[[ Page text open ]]
Meaning-generators are successful entities in a Darwinian world. Making meaning is a great way of staying alive and propagating - so much so, indeed, that it's probably the only way to be alive at all.
The point is that we need to acknowledge what evolution does to matter: it gives matter goals and functions. That is what makes evolved life so special.

2. Genes: What DNA Really Does

Each of our somatic cells contains 46 chromosomes: two copies each of 23 different varieties. Other animals have different numbers: cats have 19 pairs, dogs 39 pairs.
- The gametes (eggs and sperm) are special in that they each contain only one set of chromosomes. This makes them haploid cells, as opposed to the diploid somatic calls.
- The single exception in our bodies are the red blood cells, which contain no DNA; they are simply packed with oxygen-ferrying hemoglobin proteins.
Chromosomes are made of protein and of deoxyribonucleic acid (DNA), which is in turn a polymer of four types of chemical unit (nucleotides), containing a sugar molecule (deoxyribose), a phosphate group, and a substance belonging to the general class of molecules called bases (adenine (A), cytosine (C), guanine (G), and thymine (T).
The unification of Darwin's theory of natural selection with the Mendelian inheritance of particulate genes gave 20th C biology its central explanatory framework, dubbed the Modern Synthesis in 1942 by Julian Huxley.
The gene's eye view of life (indeed, even of evolution) is shaped by a particular scientific model and is valid only within the context of that model. It does not and cannot deliver an account of the world as we find it. The problem with atomizing organisms into genes is that genes are not alive - and once you have set aside life to get to the gene, you can't get it back again. The gene is far too atomized a unit to tell us much at all about how life works.
Genes with names awarded in one context turned out to be identical to genes given different names in another context. And genes associated with one trait proved to be implicated in a quite different trait too.
[[ Page text closed ]]
[[ Information given open ]]
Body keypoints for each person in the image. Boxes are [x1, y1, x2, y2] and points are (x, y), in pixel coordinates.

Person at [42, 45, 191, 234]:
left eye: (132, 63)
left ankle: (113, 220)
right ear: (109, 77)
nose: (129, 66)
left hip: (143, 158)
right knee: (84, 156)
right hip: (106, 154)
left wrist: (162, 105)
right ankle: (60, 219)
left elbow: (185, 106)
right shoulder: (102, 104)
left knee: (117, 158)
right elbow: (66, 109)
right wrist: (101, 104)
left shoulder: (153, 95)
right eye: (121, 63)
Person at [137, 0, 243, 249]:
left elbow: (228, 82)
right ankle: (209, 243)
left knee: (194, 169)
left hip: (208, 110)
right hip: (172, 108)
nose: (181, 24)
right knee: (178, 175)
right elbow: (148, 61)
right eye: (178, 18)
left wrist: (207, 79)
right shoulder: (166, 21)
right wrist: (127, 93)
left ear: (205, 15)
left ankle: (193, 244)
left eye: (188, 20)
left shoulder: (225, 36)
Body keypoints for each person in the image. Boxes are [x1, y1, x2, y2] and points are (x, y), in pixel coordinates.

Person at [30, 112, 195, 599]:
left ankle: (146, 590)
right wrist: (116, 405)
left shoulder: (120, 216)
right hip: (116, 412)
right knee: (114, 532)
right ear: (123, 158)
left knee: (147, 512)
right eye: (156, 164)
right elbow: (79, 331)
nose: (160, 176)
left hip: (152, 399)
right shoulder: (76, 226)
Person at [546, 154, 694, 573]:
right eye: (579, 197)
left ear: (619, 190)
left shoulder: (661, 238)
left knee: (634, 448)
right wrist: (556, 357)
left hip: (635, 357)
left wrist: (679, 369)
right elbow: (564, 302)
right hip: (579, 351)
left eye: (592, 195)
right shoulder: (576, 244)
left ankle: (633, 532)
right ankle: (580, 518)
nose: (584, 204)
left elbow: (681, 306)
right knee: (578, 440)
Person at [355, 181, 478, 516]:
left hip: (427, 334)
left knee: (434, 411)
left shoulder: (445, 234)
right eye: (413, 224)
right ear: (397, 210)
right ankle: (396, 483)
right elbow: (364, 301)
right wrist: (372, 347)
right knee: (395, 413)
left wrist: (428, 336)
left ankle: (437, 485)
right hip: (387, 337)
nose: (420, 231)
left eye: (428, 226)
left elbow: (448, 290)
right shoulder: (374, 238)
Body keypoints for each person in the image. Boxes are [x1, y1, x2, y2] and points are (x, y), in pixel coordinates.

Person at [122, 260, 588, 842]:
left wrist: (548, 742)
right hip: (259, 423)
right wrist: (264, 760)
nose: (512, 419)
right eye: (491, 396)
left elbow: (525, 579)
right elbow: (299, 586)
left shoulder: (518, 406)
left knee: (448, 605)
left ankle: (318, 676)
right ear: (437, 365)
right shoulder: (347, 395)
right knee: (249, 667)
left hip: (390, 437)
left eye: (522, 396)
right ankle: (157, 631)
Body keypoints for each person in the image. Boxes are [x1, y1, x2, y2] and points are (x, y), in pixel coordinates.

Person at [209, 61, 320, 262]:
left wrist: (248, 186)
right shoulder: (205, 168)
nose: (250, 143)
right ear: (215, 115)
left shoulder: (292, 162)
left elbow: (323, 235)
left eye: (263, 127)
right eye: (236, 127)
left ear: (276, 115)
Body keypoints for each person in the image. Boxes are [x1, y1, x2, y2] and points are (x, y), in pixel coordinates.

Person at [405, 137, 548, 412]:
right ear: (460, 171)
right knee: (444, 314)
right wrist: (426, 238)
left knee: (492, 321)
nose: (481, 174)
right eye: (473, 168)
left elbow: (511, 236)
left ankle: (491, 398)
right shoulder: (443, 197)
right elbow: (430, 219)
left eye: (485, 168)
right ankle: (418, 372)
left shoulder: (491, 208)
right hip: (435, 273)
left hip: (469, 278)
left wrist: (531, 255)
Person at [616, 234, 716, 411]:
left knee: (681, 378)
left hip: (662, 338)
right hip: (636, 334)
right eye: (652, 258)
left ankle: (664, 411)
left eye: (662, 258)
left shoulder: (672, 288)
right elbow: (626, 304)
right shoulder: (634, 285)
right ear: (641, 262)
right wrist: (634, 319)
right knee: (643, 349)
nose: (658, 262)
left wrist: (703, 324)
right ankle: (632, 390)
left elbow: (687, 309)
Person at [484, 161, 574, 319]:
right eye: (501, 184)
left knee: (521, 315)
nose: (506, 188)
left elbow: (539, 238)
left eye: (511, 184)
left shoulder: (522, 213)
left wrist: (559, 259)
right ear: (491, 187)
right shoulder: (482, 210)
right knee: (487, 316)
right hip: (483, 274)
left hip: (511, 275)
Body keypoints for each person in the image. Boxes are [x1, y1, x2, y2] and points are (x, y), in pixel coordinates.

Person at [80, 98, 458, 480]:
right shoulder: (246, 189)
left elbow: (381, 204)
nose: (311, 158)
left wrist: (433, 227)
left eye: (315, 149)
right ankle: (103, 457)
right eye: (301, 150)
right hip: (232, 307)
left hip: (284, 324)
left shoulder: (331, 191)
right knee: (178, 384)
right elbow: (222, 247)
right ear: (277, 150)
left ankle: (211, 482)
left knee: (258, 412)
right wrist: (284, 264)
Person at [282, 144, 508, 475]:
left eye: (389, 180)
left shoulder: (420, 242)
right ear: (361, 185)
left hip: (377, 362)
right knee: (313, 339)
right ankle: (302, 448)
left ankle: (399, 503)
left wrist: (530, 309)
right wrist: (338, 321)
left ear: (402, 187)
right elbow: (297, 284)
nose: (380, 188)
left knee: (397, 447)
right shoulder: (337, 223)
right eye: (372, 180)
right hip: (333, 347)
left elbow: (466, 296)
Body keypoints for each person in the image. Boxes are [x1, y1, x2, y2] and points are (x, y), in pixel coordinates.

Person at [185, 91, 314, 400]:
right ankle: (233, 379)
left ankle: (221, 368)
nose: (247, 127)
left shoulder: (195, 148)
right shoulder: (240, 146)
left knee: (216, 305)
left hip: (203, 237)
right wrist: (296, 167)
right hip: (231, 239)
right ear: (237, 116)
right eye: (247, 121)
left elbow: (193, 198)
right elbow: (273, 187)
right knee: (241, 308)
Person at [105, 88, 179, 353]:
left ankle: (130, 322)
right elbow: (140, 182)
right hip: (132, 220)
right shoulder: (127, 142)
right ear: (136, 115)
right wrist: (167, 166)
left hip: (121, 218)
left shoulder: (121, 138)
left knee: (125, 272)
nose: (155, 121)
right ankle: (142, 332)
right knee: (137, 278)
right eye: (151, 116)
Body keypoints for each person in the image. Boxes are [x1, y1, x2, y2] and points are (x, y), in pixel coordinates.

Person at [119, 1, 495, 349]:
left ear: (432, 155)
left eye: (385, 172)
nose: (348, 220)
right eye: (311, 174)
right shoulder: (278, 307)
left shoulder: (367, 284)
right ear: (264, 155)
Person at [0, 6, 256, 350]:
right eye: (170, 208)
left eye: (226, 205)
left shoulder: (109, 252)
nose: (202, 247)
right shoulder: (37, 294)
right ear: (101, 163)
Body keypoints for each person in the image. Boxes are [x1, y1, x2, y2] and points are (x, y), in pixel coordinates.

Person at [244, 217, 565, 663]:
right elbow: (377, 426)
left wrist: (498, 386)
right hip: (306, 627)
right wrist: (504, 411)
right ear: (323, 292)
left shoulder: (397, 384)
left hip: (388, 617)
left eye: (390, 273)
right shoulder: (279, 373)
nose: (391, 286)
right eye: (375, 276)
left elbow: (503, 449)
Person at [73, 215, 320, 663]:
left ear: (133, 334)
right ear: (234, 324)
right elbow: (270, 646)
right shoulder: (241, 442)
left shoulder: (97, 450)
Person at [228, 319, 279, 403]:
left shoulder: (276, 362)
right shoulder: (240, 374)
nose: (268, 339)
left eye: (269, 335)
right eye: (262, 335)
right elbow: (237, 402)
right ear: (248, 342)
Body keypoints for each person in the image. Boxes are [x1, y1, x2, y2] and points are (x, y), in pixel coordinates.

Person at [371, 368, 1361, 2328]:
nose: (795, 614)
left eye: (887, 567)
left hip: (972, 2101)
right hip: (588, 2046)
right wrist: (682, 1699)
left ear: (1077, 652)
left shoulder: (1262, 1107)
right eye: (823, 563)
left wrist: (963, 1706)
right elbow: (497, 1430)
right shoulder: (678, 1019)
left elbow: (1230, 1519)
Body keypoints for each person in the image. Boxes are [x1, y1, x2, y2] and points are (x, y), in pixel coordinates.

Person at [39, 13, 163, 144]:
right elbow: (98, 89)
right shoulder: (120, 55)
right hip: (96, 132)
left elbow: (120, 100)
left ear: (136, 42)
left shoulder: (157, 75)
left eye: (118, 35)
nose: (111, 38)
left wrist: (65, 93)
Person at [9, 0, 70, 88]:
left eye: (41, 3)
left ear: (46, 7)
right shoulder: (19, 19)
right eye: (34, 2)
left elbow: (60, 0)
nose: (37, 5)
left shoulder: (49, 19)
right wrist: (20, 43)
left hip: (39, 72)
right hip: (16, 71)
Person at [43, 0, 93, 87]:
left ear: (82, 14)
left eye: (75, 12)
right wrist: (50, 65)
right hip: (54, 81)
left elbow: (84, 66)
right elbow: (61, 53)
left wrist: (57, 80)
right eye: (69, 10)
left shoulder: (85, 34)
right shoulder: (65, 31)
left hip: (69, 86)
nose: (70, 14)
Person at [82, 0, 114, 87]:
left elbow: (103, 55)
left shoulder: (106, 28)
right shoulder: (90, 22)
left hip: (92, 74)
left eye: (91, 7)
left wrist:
[[ Information given closed ]]
Assigned task:
List every base that the text on genes and DNA names as a component of DNA nucleotides, giving each with its letter.

Output of the task:
Adenine (A), cytosine (C), guanine (G), thymine (T)